American politician (born 1974)

Ryan Williams (born June 1, 1974) is an American politician and a Republican member of the Tennessee House of Representatives representing District 42 since January 2011. In 2016, he was elected by his colleagues to serve as the Republican Caucus Chairman.

==Biography==
Williams was born in Kingsport, Tennessee, and was a native of Blountville also with Sullivan County, Tennessee where he graduated from Sullivan Central High School.

Williams earned his BS in biology from Carson–Newman College (now Carson–Newman University). While in attendance, he was a stand-out athlete on the University's Division II Men's Soccer team.

In 2023, Williams supported a resolution to expel three Democratic lawmakers from the legislature for violating decorum rules.

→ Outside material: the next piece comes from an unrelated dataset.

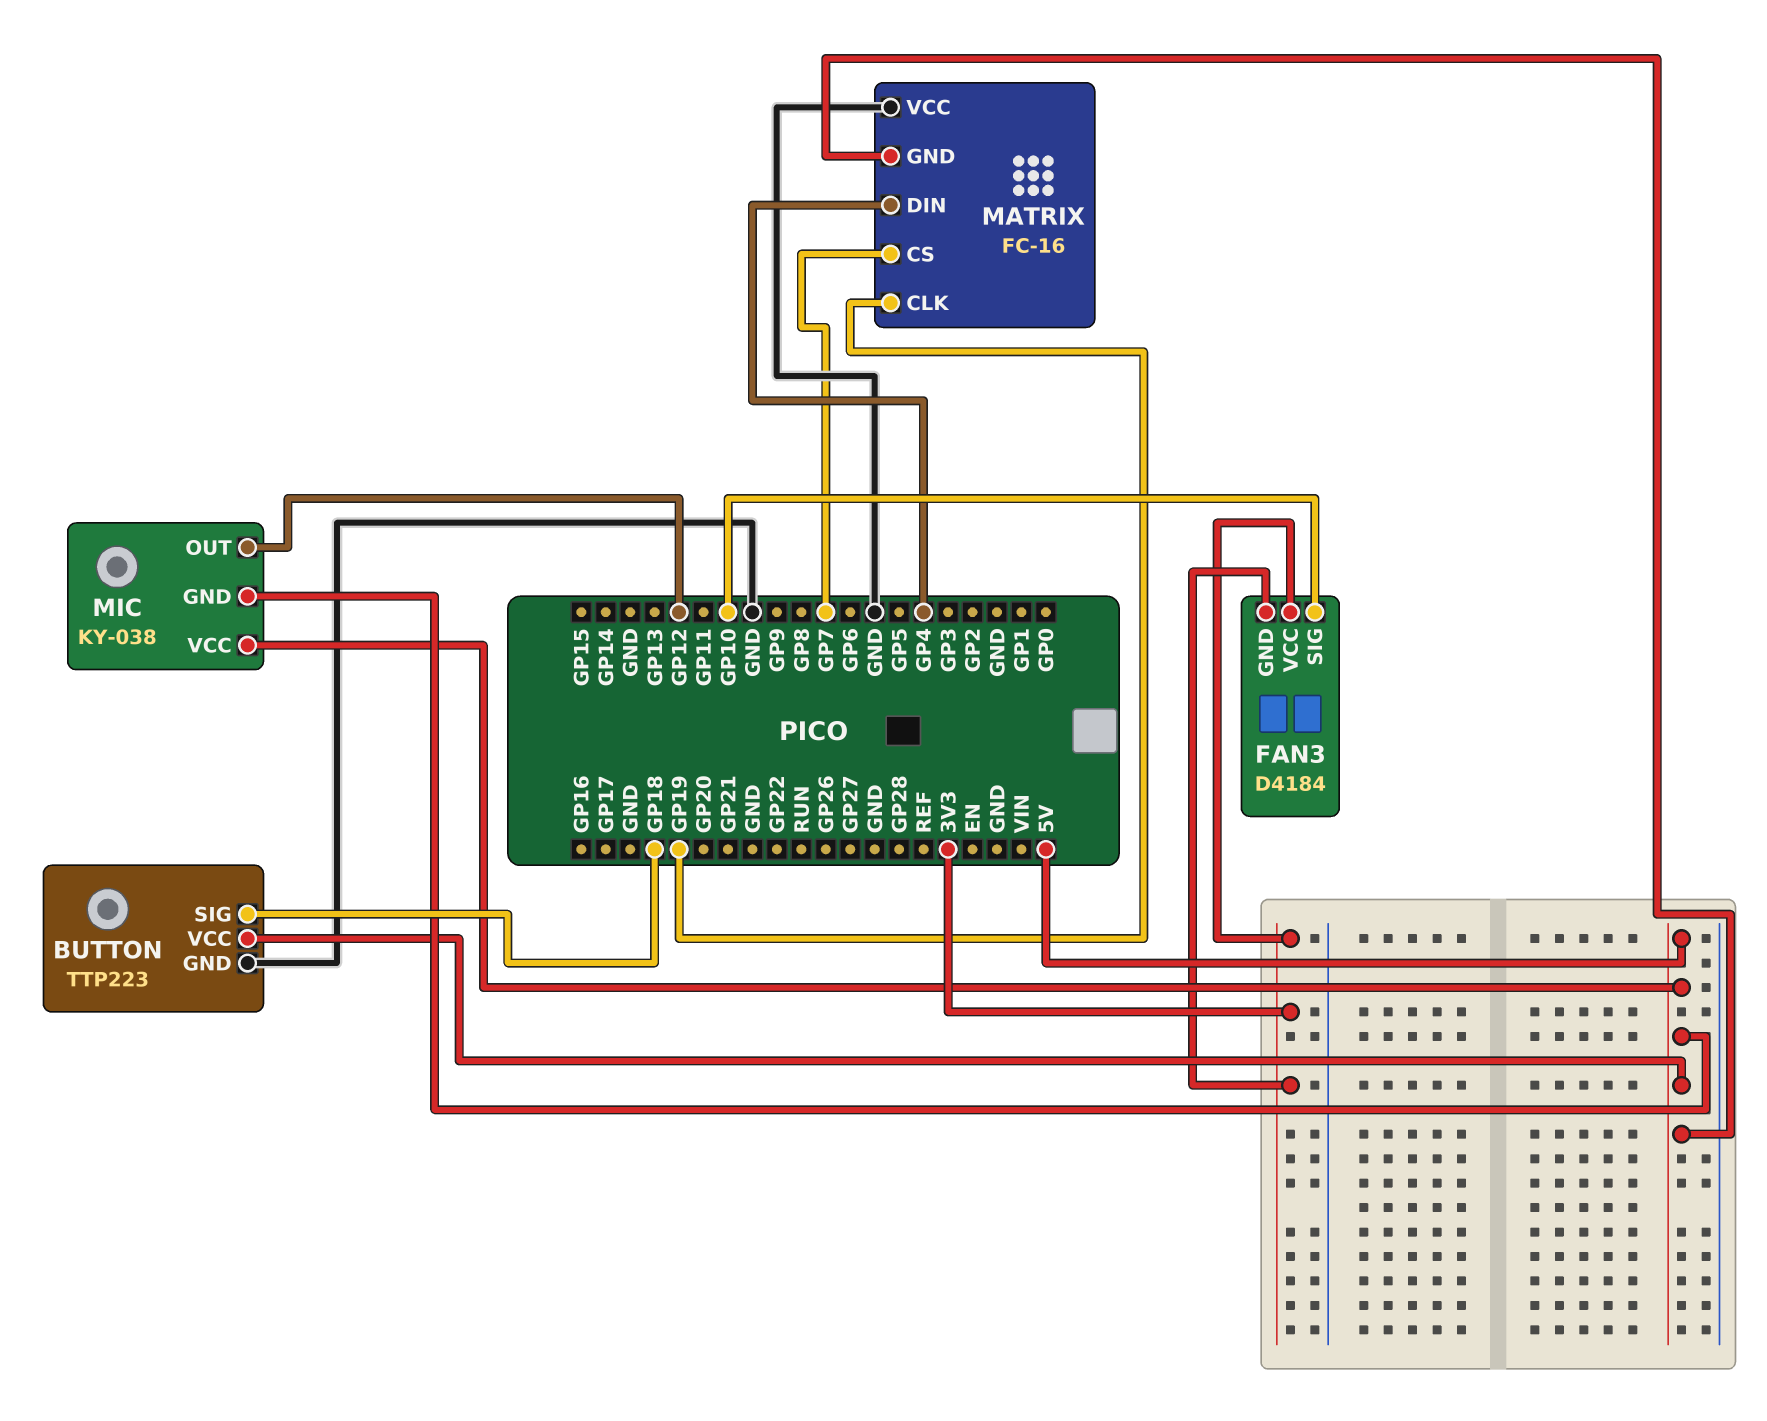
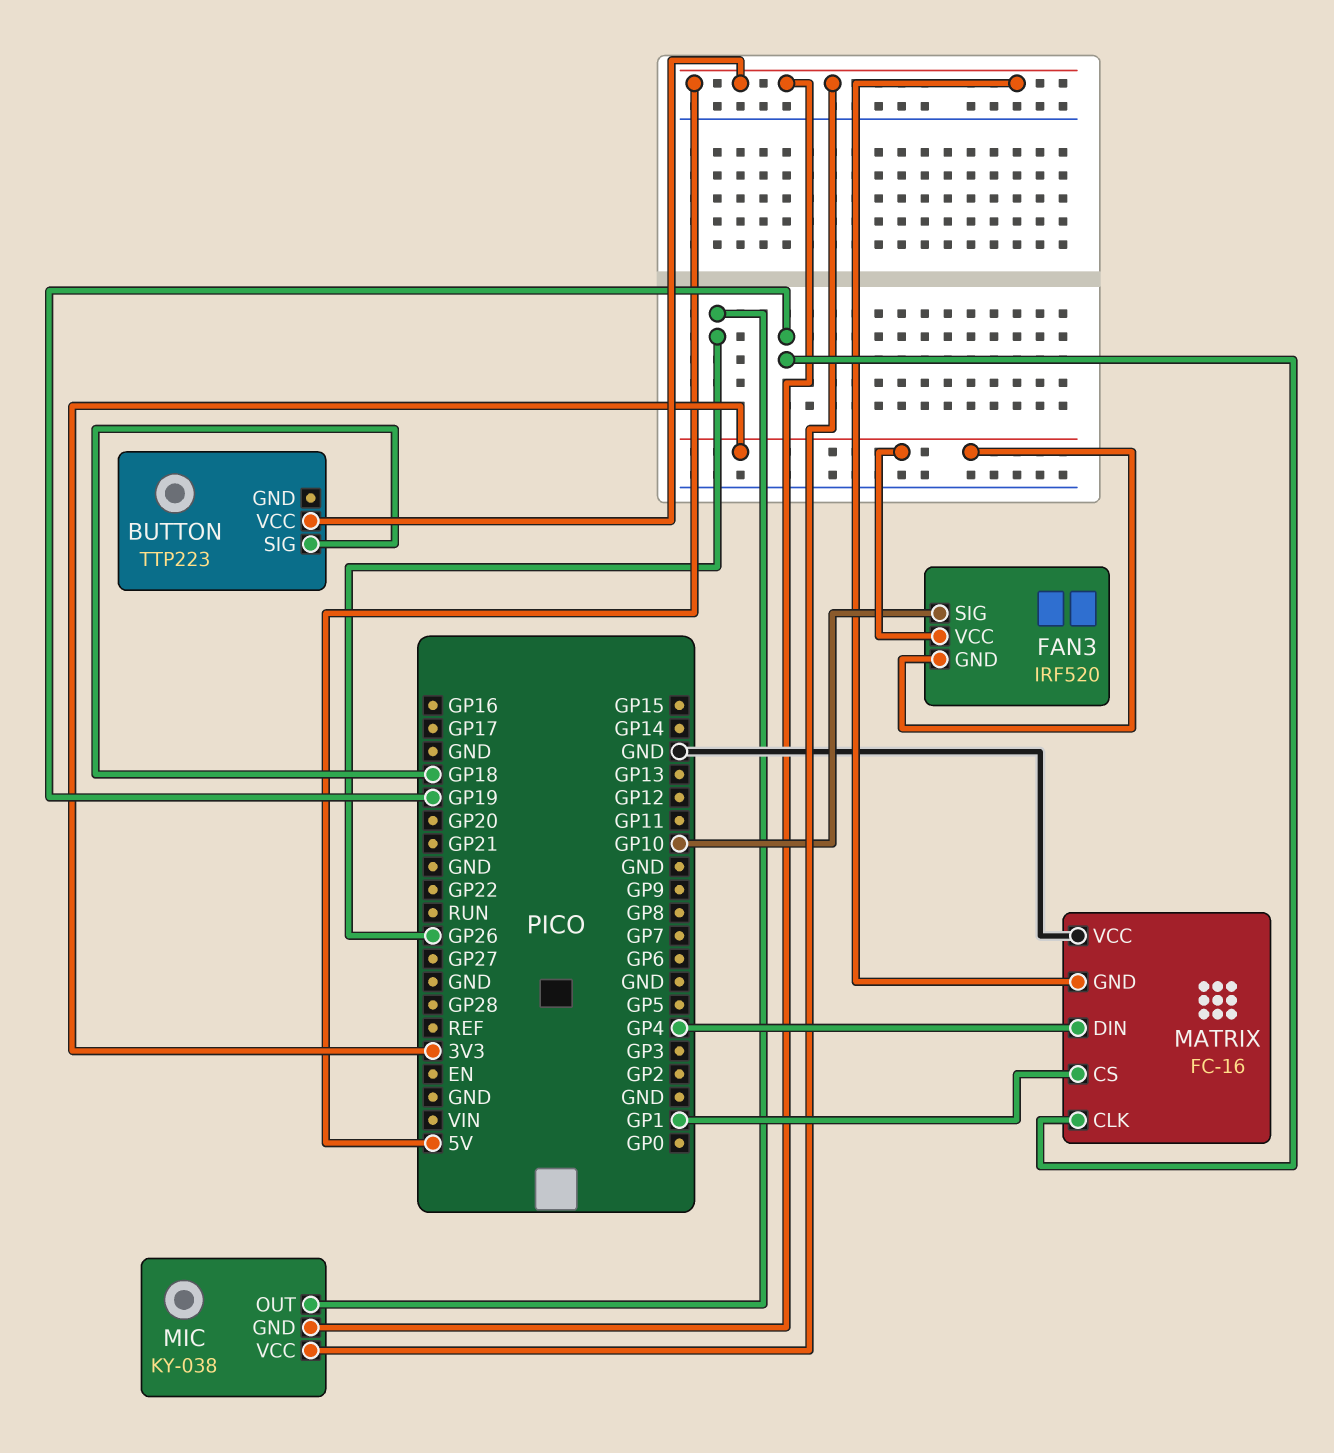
BUTTON pin GND: GND -> none
FAN3: D4184 -> IRF520
MATRIX pin CS: GP7 -> GP1
MIC pin OUT: GP12 -> GP26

In 2024, Williams and Cookeville state Senator Paul Bailey cosponsored a resolution allowing Tennessee localities to arm public school teachers. The measure passed.

==Elections==
- In 2016, Williams ran unopposed in the August 4, 2016 Republican Primary and won the November 7, 2016 General Election with 17,486 votes (74.50%) against Democratic nominee Amos Powers.
- In 2014, Williams was unopposed for the August 7, 2014 Republican Primary and won the November 4, 2014 General election with 10,054 votes (71.8%) against Democratic nominee Mike Walsh.
- In 2012, Williams was unopposed for the August 2, 2012 Republican Primary, winning with 4,772 votes, and won the November 6, 2012 General election with 15,049 votes (71.4%) against Democratic nominee Thomas Willoughby.
- In 2010, Williams challenged District 42 incumbent Democratic Representative Henry Fincher. Williams ran in the August 5, 2010 Republican Primary, winning with 3,941 votes (71.0%), and won the November 2, 2010 General election with 9,222 votes (55.3%) against Representative Fincher.